## Set problem A
In the tractor forum post, why does the poster want to get enough power back from the tractor? Answer in one to three sentences.
## Set problem B
Take the tractor forum post further, picking up after its last sentence.

## Extract

──────────────────────────────

# RX6620- no acceleration barely idles



## Triple B Ranch (Nov 1, 2020)

EDITED THREAD - MEANT RX6620 BUT CANNOT CHANGE THREAD NAME

I'm in south Texas. Rarely gets below 30. Yesterday morning my tractor worked fineut we had heavy rain the two days before (3 inches). In the afternoon it puttered to an idle. Accelerator does nothing. A neighbor said it needs to re-gen the system etc and there is a button for that.

I located the button and depressed it for a 5-10 seconds.

It seemed to make no difference - the tractor idles for a while with what seemed like light smoke coming out the exhaust then stopped after a few minutes. I tried this a few Looked at youtube vid to see how to activate regen. Yes, it is in neutral in all places, with the park brake on. No regen lights.

This morning the tractor won't idle for more and 2-3 seconds before stopping, even after pressing the regen.

I now suspect it is something other than a regen problem... Engine oil level is OK. Reading posts about additives in diesel to stop gelling. It's been 30 overnight last couple of days and mid-late 40's daytime. If I can get enough power back, I can load it on the gooseneck and take in for service.

I recently purchased the tractor with 600 hours on it, but there is no manual to read.

──────────────────────────────

## Given data

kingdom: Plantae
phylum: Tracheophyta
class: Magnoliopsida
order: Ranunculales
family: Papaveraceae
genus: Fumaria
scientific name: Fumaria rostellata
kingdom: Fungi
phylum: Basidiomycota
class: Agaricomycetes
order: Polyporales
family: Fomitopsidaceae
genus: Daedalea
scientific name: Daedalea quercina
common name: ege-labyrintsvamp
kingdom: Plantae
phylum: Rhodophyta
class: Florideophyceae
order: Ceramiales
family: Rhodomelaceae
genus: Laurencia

──────────────────────────────

## Output A
With enough power, the poster could load the tractor onto the gooseneck and take it in for service.

## Output B
Any help appreciated (or a link to the owners manual as it doesn't seem to be on the Kioti site)

Thanks


----------



## Triple B Ranch (Nov 1, 2020)

BEWARE OF TAMPERING REMOVING DASH LIGHTS

I could not figure out the start issue and the local dealer sent a tech out. He first changed the diesel filters, then the crank sensor, but neither worked. Finally, he found the diesel particulate filter (DPF) was 100% blocked and it would not start due to not being able to breathe. He loosened the manifold so it could breath and I drove the belching beast on to my goose neck trailer for a visit to their shop.

The reason the DPF was blocked was that the tractor would not regen to clean the DPF. This was because somebody previous to me, had removed two lights under the dash. Those lights were the "water in fuel" and the "check engine" lights.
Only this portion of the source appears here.